Each of the chapters is a little vignette that acts as a character study. The link to Sara isn’t always explicit but there is always something that ties back to her. The individual stories show us people that have been affected by tragedy at some point in their lives. It deals with people experiencing addiction, difficult marriages, mental health issues, job dissatisfaction, and trouble relationships with their siblings. A theme that runs throughout the book is gender-based violence. This is a book that faces up to the issues of being a woman in modern society and the different dangers that might await them. This is what makes the book so unsettling. Unlike normal thrillers, this book doesn’t feel over-the-top or sensationalised. It is full of real threats and, in its own way, that’s terrifying.
It helps that there is an added layer to these familiar topics thanks to the butterfly effect of Sara’s murder. What adds an extra depth to these chapters is the haunting figure that sits just out of sight. It gives the books more of a dark and sombre atmosphere. There is something quite gothic about seemingly everyday tales when they are told in the wake of a young girl’s body being found. You expect the story to go in a specific direction so I found I was on edge for quite a lot of the book. It’s a very clever concept and a very refreshing take on this type of book. It also manages to bring some dark humour to proceedings and takes a certain delight in these odd comical moments.

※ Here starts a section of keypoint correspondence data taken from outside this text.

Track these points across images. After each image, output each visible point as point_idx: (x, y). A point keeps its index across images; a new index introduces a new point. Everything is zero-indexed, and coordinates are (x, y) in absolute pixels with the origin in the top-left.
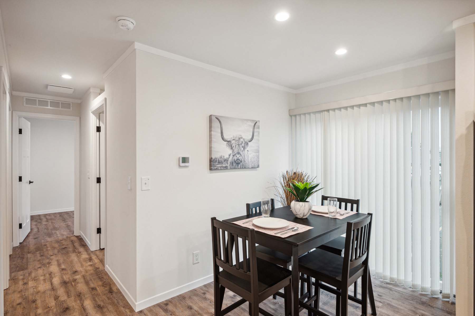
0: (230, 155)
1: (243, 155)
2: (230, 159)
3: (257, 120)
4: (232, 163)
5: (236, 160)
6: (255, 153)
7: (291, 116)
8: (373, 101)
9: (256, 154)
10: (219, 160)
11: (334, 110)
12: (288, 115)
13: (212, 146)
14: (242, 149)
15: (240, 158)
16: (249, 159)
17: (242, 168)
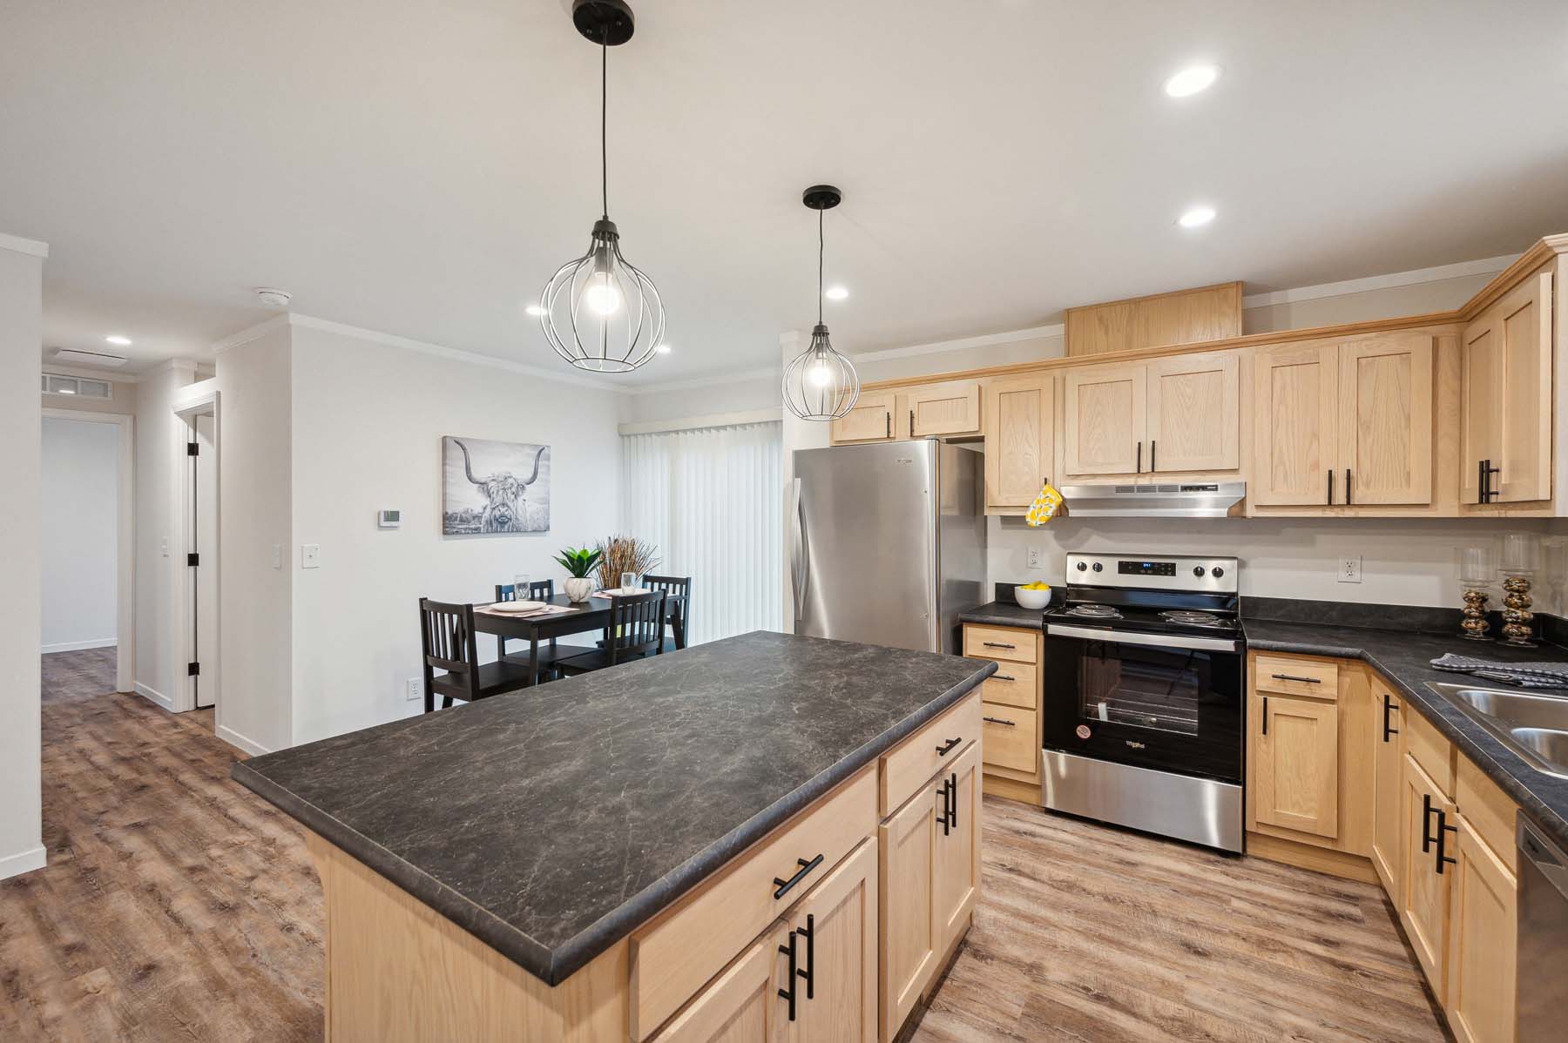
0: (485, 508)
1: (514, 509)
2: (487, 514)
3: (544, 443)
4: (491, 522)
5: (498, 516)
6: (541, 504)
7: (622, 436)
8: (733, 423)
9: (543, 506)
10: (461, 517)
11: (685, 431)
12: (617, 435)
13: (448, 491)
14: (513, 497)
15: (506, 513)
16: (528, 515)
17: (512, 531)
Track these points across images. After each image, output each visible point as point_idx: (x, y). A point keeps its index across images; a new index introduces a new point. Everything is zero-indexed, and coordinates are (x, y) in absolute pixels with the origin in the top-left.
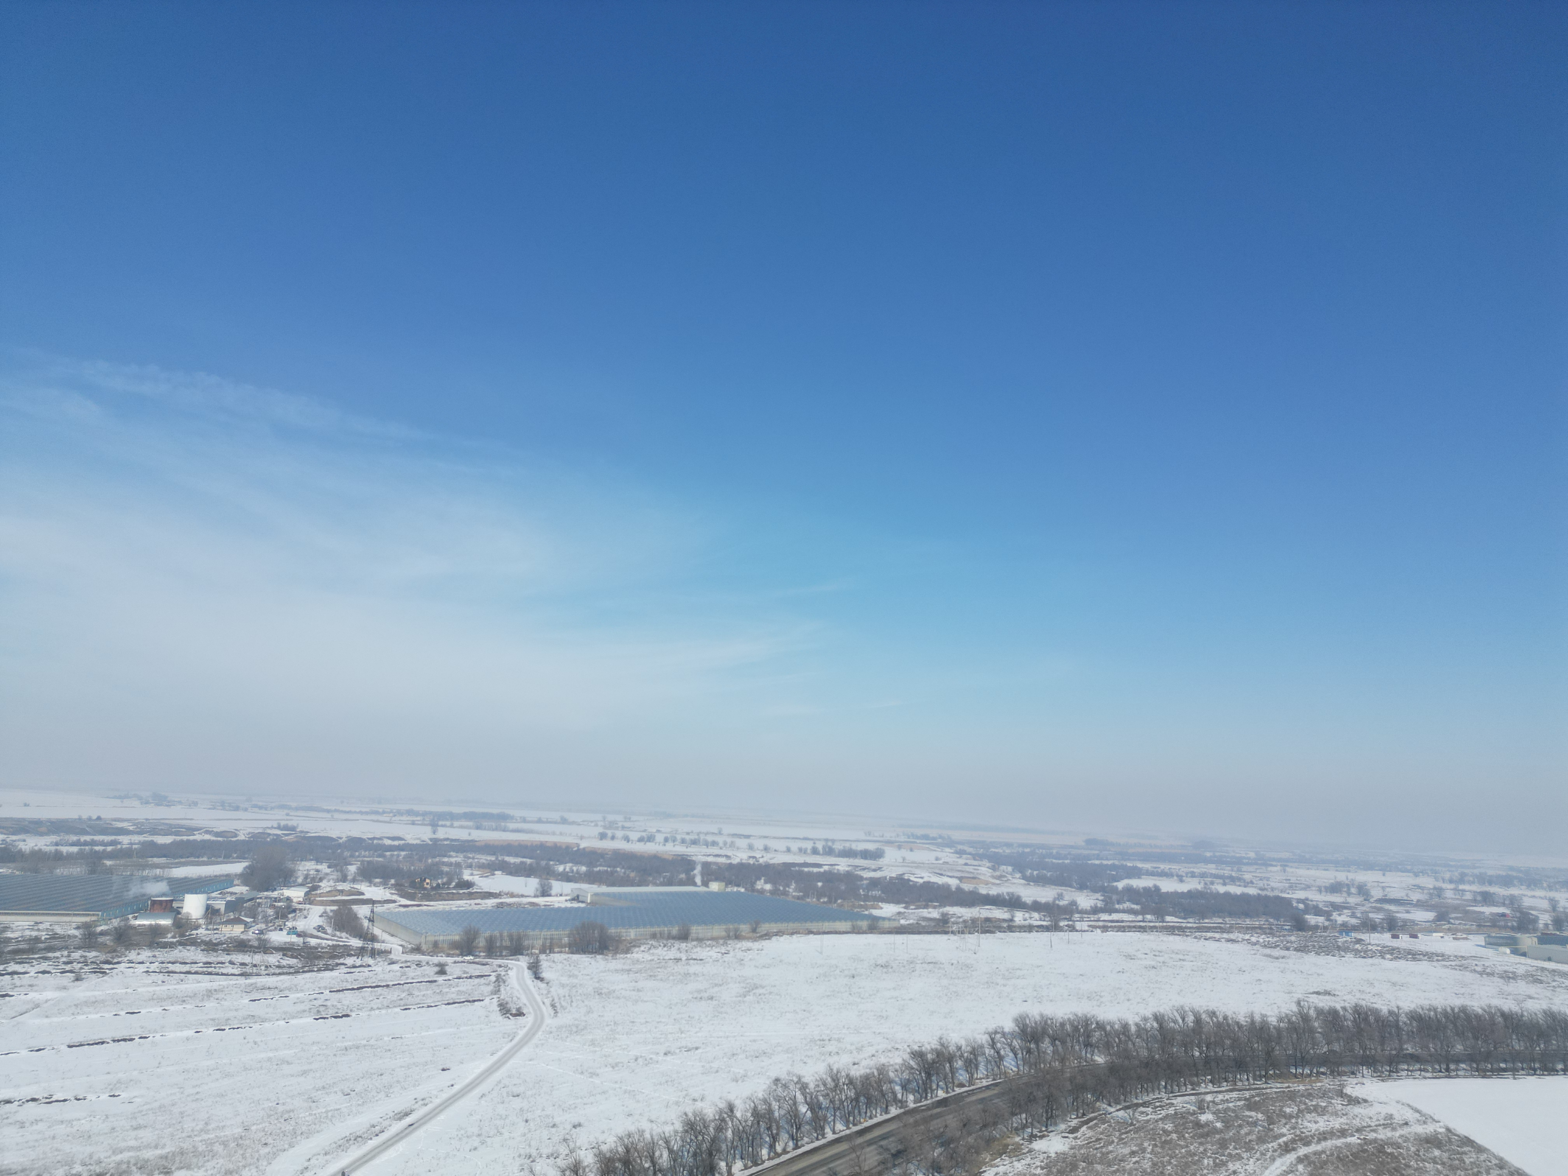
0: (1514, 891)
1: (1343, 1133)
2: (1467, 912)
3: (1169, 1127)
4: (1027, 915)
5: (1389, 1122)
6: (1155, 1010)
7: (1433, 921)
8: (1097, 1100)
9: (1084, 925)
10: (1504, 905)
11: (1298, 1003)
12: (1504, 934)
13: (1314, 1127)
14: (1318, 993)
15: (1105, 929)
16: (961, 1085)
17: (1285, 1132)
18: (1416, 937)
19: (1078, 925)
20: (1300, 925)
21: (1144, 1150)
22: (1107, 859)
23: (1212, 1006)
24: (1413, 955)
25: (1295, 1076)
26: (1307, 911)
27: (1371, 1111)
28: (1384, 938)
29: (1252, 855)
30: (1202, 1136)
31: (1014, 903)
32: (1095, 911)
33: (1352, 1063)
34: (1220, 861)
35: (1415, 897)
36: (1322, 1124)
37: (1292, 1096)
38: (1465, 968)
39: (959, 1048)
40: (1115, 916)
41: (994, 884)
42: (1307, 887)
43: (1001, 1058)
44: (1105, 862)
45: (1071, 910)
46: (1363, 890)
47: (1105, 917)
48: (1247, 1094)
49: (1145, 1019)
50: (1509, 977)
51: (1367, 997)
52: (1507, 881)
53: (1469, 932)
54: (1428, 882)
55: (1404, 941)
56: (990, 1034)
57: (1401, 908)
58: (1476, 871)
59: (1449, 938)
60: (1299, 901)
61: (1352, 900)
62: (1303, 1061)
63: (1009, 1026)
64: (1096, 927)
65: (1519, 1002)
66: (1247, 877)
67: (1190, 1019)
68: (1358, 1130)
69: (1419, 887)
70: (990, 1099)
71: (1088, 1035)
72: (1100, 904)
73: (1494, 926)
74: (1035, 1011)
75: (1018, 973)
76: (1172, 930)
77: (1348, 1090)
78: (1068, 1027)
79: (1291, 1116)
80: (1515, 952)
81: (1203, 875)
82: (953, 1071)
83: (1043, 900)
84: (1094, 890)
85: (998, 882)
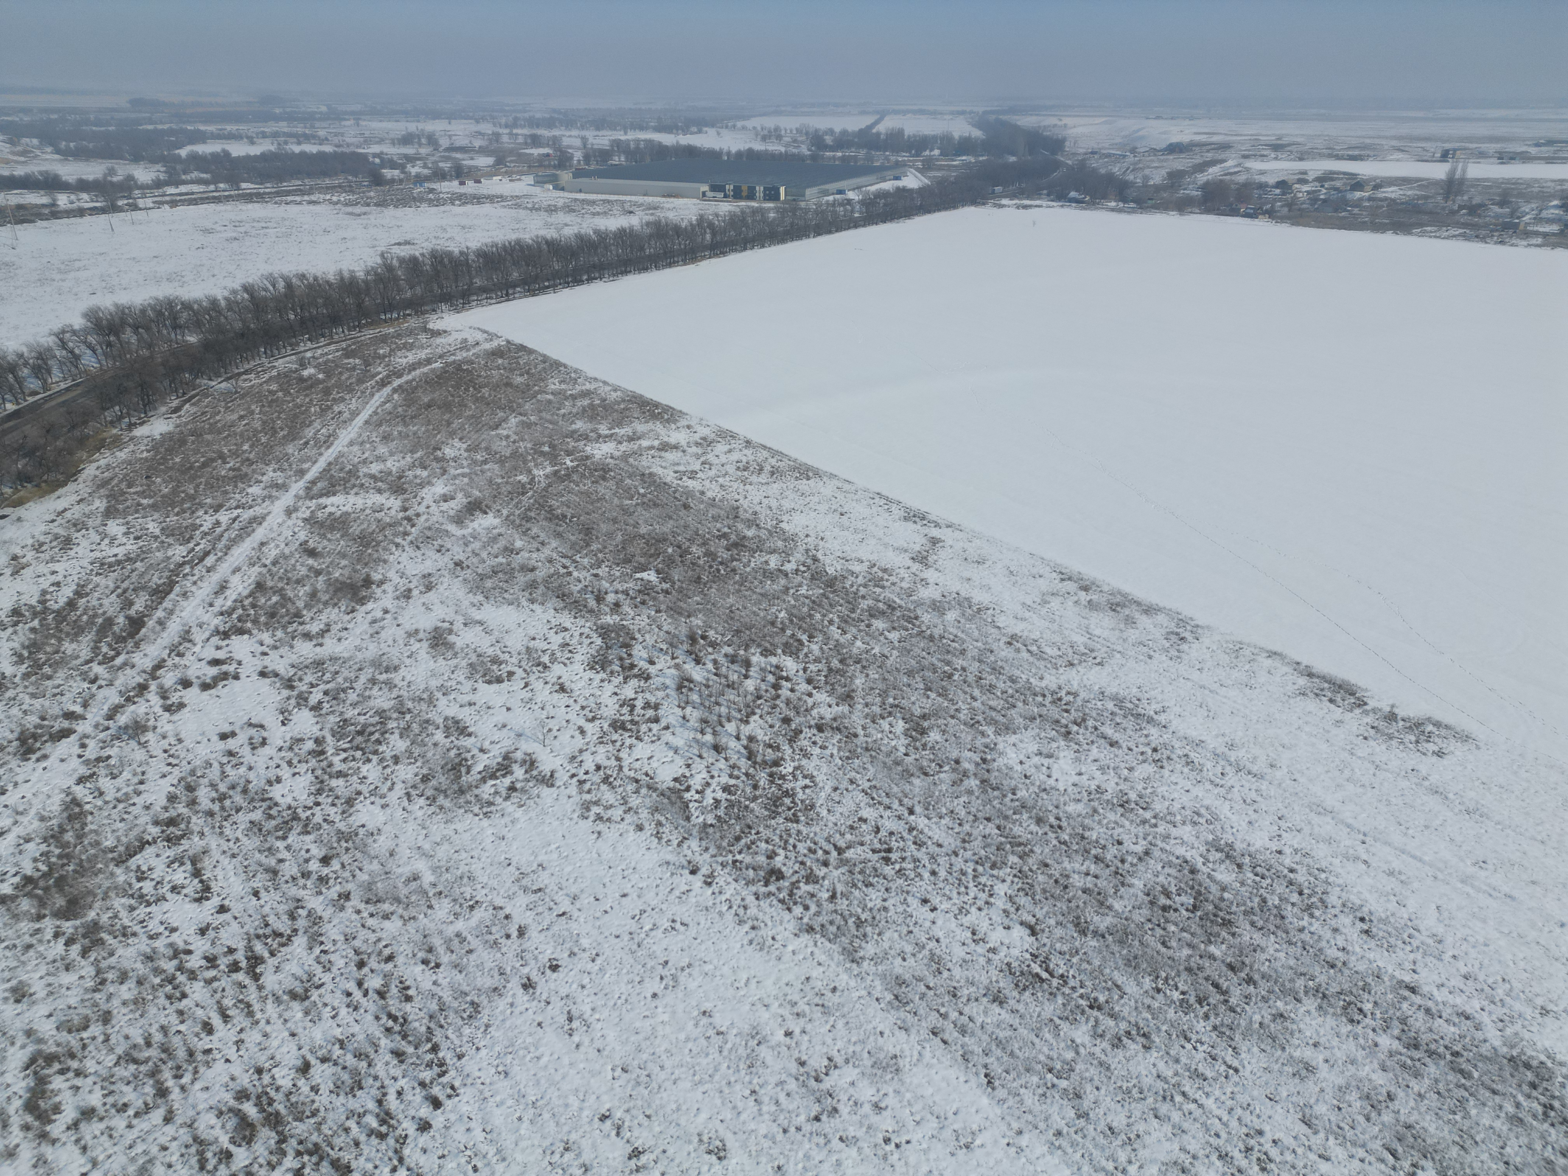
0: (556, 132)
1: (429, 361)
2: (520, 155)
3: (274, 387)
4: (73, 197)
5: (464, 345)
6: (244, 281)
7: (493, 166)
8: (197, 377)
9: (149, 202)
10: (548, 145)
11: (382, 255)
12: (549, 172)
13: (404, 361)
14: (399, 244)
15: (173, 204)
16: (34, 393)
17: (381, 371)
18: (479, 182)
19: (141, 203)
20: (377, 180)
21: (252, 413)
22: (161, 123)
23: (302, 269)
24: (478, 199)
25: (385, 321)
26: (383, 165)
27: (450, 339)
28: (451, 186)
29: (324, 109)
30: (306, 389)
31: (52, 184)
32: (158, 184)
33: (432, 302)
34: (290, 118)
35: (477, 143)
36: (411, 357)
37: (384, 339)
38: (518, 206)
39: (21, 356)
40: (183, 189)
41: (17, 162)
42: (381, 141)
43: (77, 358)
44: (160, 127)
45: (128, 186)
46: (432, 140)
47: (171, 190)
48: (344, 345)
49: (234, 292)
50: (551, 210)
51: (441, 242)
52: (550, 123)
53: (522, 173)
54: (487, 128)
55: (470, 187)
56: (57, 335)
57: (466, 156)
58: (527, 115)
59: (506, 180)
60: (375, 155)
61: (423, 151)
62: (391, 307)
63: (78, 322)
64: (162, 203)
65: (558, 230)
66: (322, 133)
67: (281, 285)
68: (441, 357)
69: (480, 133)
70: (74, 400)
71: (174, 317)
72: (162, 177)
73: (541, 166)
74: (107, 302)
75: (77, 264)
76: (249, 198)
77: (431, 326)
78: (150, 312)
79: (384, 356)
80: (556, 188)
81: (275, 135)
82: (19, 381)
83: (91, 178)
84: (153, 161)
85: (22, 159)
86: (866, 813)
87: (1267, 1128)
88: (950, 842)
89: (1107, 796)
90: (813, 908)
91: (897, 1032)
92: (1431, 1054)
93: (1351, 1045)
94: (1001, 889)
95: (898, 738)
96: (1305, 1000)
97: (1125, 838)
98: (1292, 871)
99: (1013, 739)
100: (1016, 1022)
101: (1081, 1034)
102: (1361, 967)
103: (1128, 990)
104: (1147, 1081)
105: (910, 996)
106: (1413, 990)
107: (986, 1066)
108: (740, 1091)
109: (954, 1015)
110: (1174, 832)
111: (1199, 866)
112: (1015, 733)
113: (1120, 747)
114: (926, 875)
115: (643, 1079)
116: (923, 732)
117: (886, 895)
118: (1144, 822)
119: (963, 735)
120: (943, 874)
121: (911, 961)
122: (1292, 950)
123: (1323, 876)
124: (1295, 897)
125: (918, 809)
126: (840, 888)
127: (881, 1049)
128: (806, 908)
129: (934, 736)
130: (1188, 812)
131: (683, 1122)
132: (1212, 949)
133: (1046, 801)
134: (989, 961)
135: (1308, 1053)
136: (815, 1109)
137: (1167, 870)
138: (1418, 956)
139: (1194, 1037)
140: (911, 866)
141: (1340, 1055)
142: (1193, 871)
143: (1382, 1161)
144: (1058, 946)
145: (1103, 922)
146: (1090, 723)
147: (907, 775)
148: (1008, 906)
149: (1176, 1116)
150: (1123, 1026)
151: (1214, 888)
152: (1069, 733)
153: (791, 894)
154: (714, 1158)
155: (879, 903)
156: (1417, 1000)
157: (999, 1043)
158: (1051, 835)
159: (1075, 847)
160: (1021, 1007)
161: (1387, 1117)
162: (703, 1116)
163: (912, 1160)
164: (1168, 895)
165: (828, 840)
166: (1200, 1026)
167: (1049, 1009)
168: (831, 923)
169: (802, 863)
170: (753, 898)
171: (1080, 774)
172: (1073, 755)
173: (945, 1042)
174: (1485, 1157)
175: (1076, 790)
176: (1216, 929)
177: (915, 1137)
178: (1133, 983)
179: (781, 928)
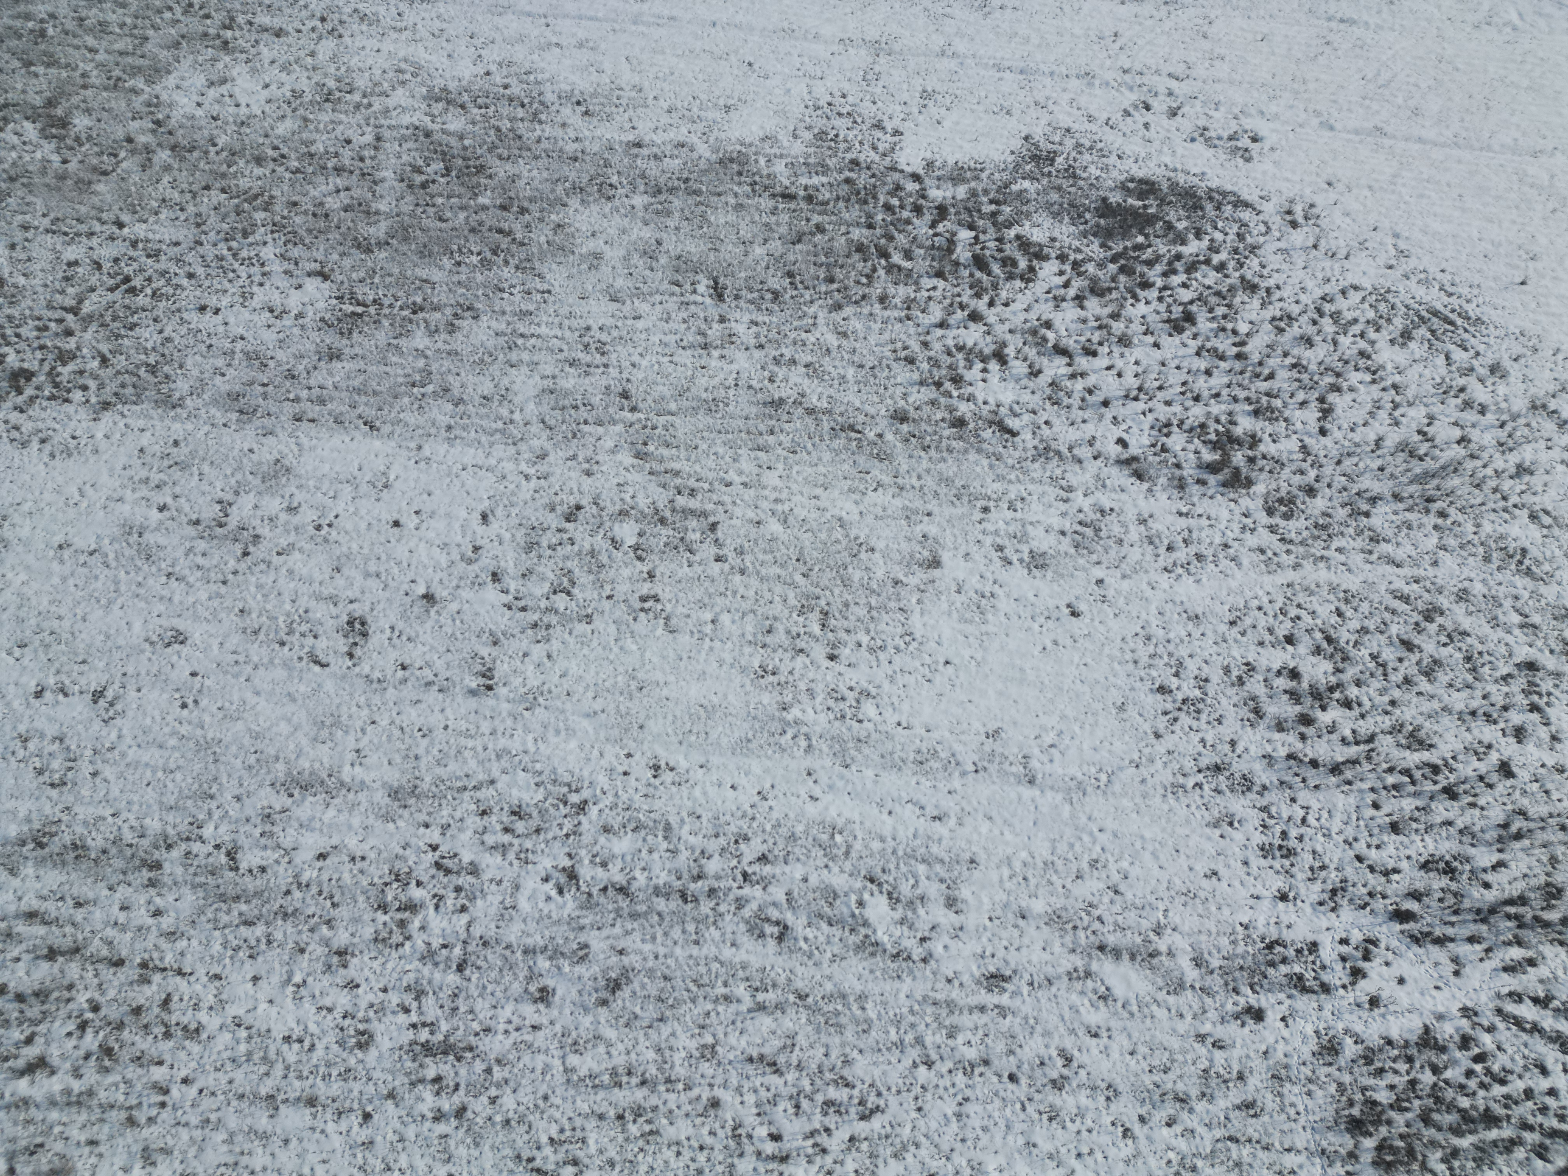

This is the kind of book that every reader longs for. It is both very readable, well-written, and exciting. It brings something new and captures your attention from the start. Admittedly, some of the vignettes are more successful than others but that’s the same with any anthology I suppose. In terms of pace, this is a quick read but it’s impactful. I read the majority of it in one night and it was both an enjoyable and haunting experience. I loved every second of it.